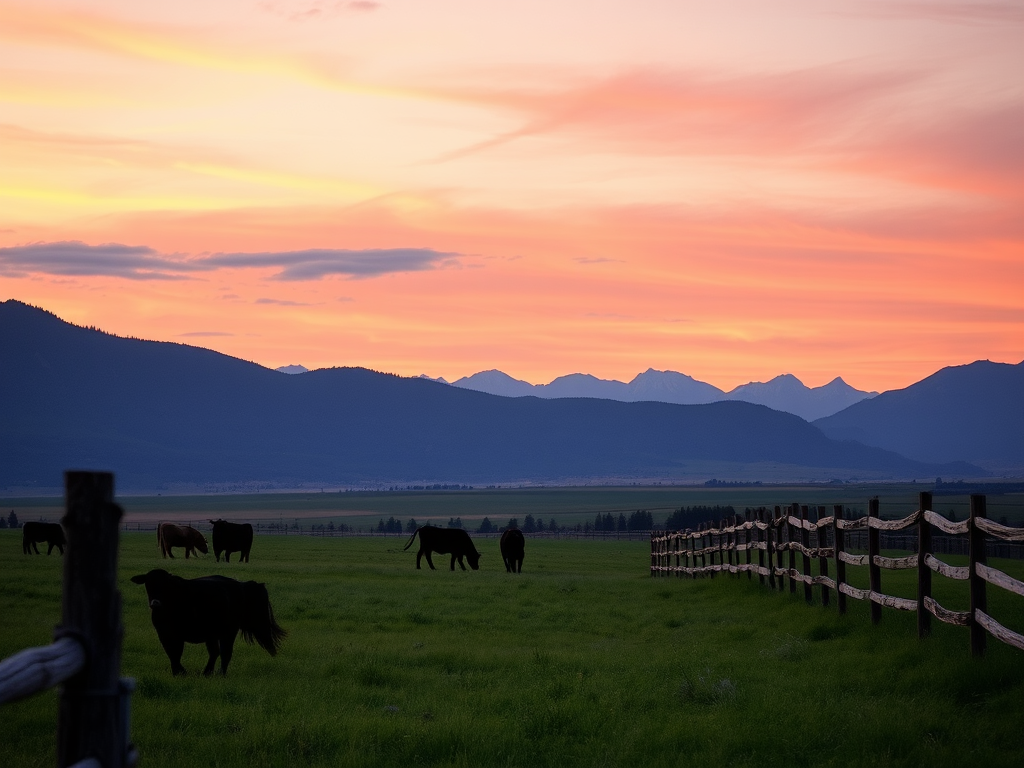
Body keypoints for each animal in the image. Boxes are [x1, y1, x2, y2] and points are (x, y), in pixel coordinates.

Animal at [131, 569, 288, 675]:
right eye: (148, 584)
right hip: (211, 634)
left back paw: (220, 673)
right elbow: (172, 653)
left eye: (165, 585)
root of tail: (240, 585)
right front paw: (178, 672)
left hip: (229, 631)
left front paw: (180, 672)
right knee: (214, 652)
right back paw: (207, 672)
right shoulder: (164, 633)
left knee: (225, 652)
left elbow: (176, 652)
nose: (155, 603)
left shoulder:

* * *

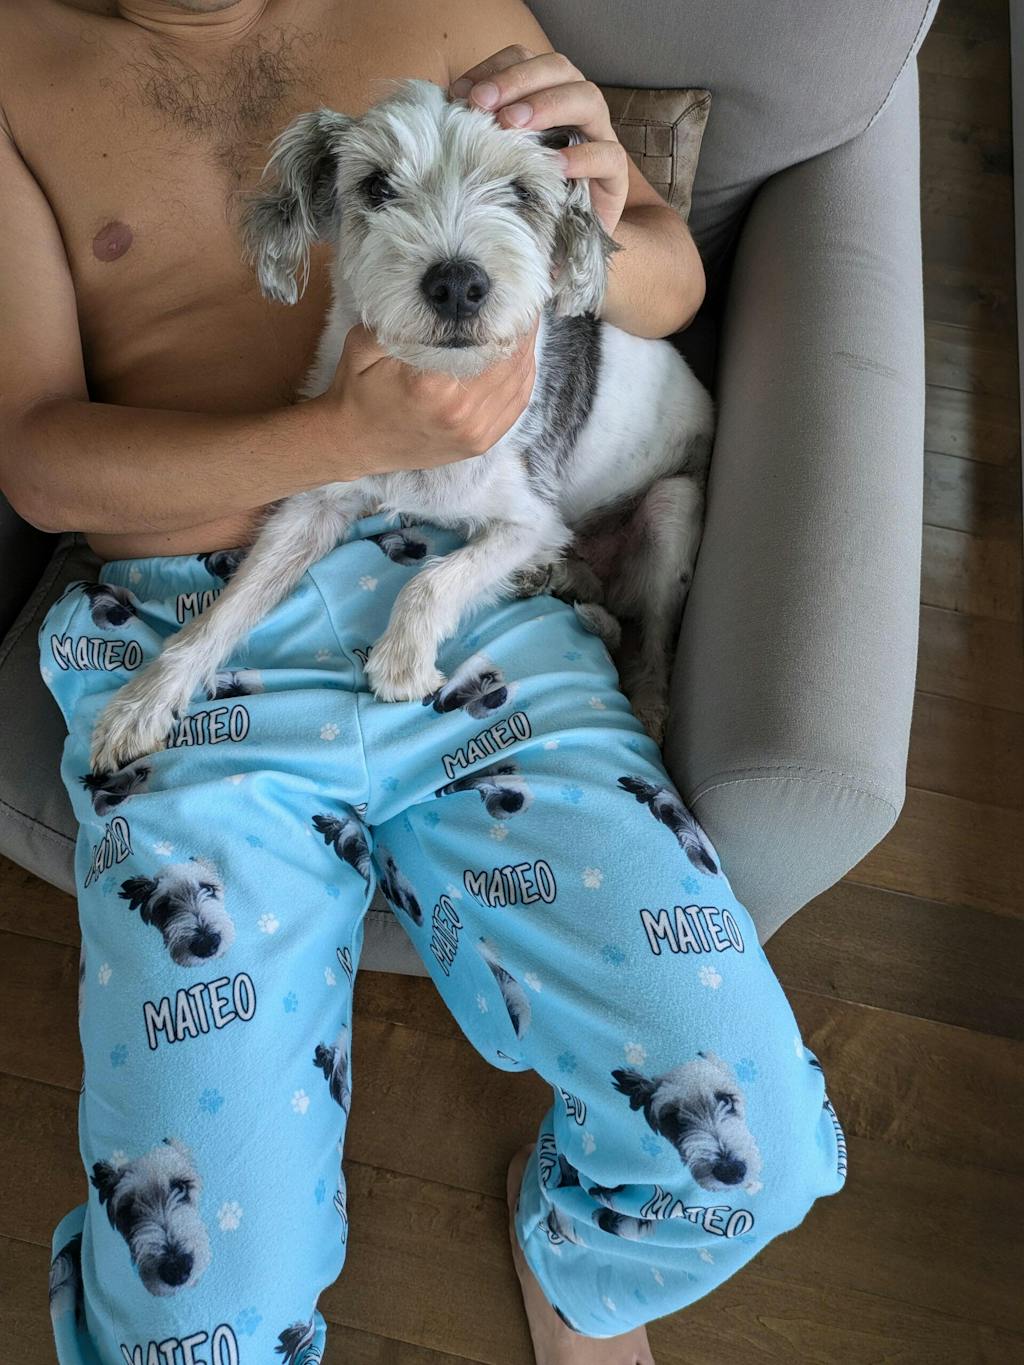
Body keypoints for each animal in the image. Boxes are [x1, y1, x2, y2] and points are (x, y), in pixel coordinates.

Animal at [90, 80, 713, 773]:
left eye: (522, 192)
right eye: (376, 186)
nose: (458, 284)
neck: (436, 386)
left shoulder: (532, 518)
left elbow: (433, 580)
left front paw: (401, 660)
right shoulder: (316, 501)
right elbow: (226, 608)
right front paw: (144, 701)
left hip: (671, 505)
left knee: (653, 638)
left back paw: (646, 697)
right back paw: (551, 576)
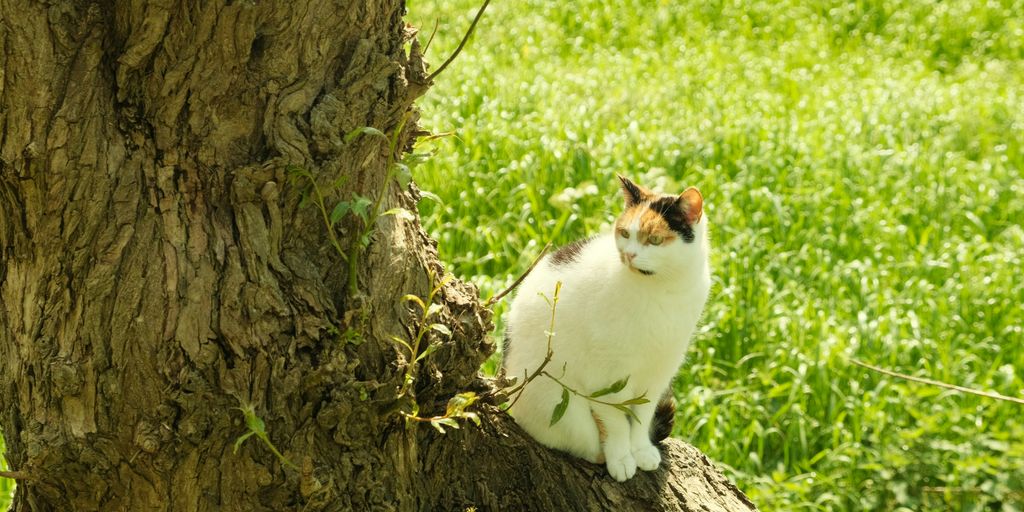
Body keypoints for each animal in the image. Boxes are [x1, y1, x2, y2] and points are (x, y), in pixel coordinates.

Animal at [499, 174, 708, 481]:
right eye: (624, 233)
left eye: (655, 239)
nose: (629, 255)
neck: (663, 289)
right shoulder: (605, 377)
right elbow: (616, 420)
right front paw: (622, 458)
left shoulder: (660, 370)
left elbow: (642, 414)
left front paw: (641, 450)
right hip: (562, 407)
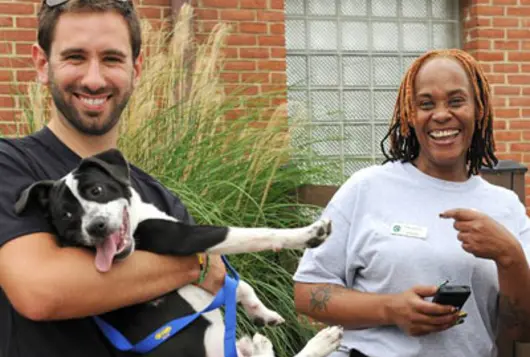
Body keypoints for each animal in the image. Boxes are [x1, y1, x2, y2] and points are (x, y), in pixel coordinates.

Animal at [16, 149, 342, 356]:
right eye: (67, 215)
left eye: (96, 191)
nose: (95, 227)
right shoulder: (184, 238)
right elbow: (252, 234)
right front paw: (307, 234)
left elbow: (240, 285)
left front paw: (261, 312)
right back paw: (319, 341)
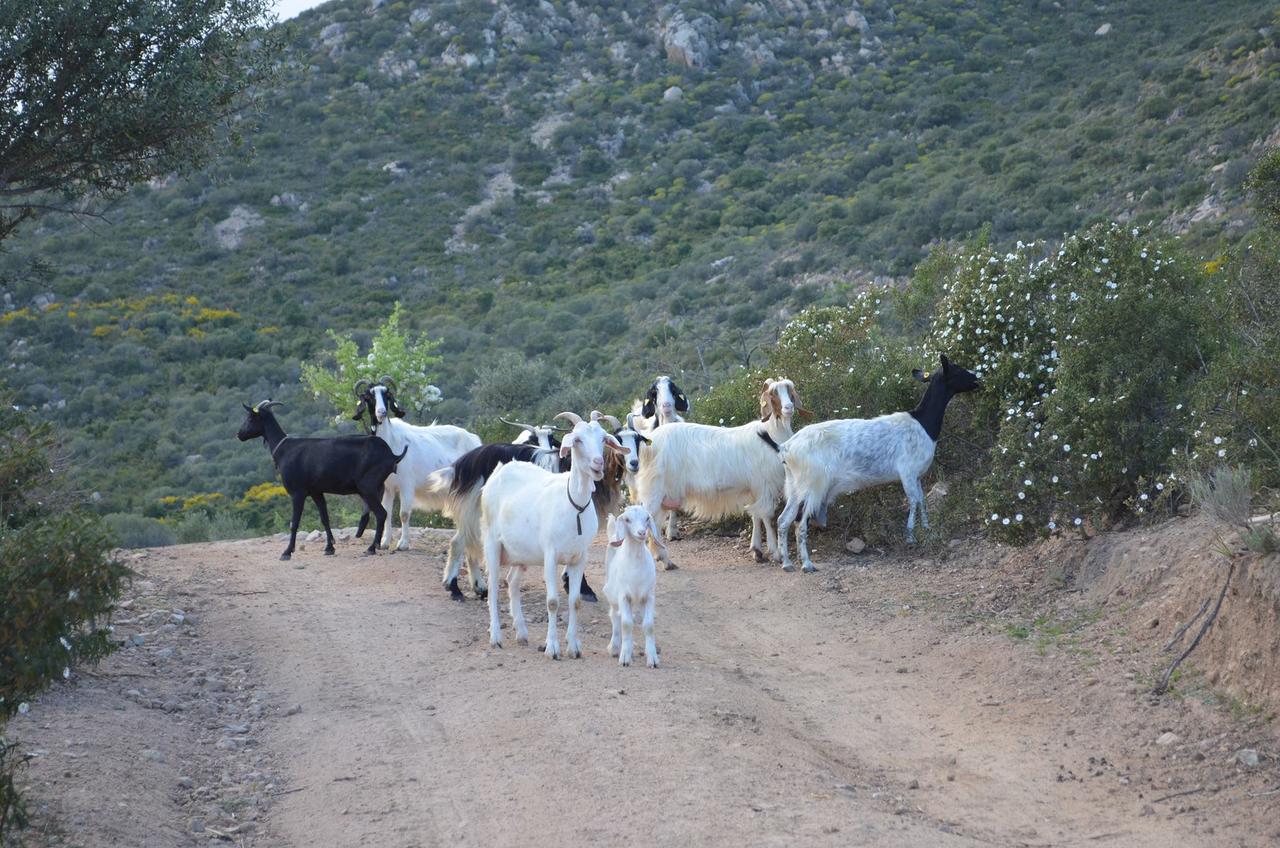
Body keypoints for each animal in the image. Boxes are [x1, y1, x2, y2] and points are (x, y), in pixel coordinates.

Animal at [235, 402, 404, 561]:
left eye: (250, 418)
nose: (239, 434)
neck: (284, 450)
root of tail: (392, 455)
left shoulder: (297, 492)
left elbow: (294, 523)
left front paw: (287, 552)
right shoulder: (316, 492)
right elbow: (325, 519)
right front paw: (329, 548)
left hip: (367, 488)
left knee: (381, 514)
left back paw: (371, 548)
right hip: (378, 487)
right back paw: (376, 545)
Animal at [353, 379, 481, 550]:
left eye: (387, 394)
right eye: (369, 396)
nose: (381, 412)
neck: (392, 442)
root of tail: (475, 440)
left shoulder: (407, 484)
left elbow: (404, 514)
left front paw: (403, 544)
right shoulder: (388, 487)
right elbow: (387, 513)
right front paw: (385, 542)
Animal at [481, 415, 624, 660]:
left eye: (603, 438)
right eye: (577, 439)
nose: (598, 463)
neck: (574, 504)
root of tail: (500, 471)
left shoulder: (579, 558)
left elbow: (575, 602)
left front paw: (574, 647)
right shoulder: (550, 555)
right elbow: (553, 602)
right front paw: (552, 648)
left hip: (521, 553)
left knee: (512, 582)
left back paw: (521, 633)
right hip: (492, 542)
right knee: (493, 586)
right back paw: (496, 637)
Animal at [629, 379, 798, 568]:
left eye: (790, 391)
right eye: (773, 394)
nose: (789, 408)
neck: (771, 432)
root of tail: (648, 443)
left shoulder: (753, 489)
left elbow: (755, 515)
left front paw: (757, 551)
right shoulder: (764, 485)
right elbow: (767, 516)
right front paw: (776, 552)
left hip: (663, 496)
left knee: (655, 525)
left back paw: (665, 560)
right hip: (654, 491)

→ Your assignment
Take the stretch of lines above from the one containing "left knee: (381, 514)" through the one containing "right shoulder: (764, 485)" and repeat it exactly, adding no other line.

→ Solution for this exercise
left knee: (381, 514)
left back paw: (371, 548)
right hip: (378, 487)
right back paw: (376, 545)
Animal at [353, 379, 481, 550]:
left eye: (387, 394)
right eye: (369, 396)
nose: (381, 412)
neck: (392, 442)
root of tail: (475, 440)
left shoulder: (407, 484)
left elbow: (404, 514)
left front paw: (403, 544)
right shoulder: (388, 487)
right elbow: (387, 513)
right front paw: (385, 542)
Animal at [481, 415, 624, 660]:
left eye: (603, 438)
right eye: (577, 439)
nose: (598, 463)
neck: (574, 504)
root of tail: (500, 471)
left shoulder: (579, 558)
left elbow: (575, 602)
left front paw: (574, 647)
right shoulder: (550, 555)
right elbow: (553, 602)
right front paw: (552, 648)
left hip: (521, 553)
left knee: (512, 582)
left back paw: (521, 633)
right hip: (492, 542)
right knee: (493, 586)
right back paw: (496, 637)
Animal at [629, 379, 798, 568]:
left eye: (790, 391)
right eye: (773, 394)
nose: (789, 408)
neck: (771, 432)
root of tail: (648, 443)
left shoulder: (753, 489)
left elbow: (755, 515)
left front paw: (757, 551)
right shoulder: (764, 485)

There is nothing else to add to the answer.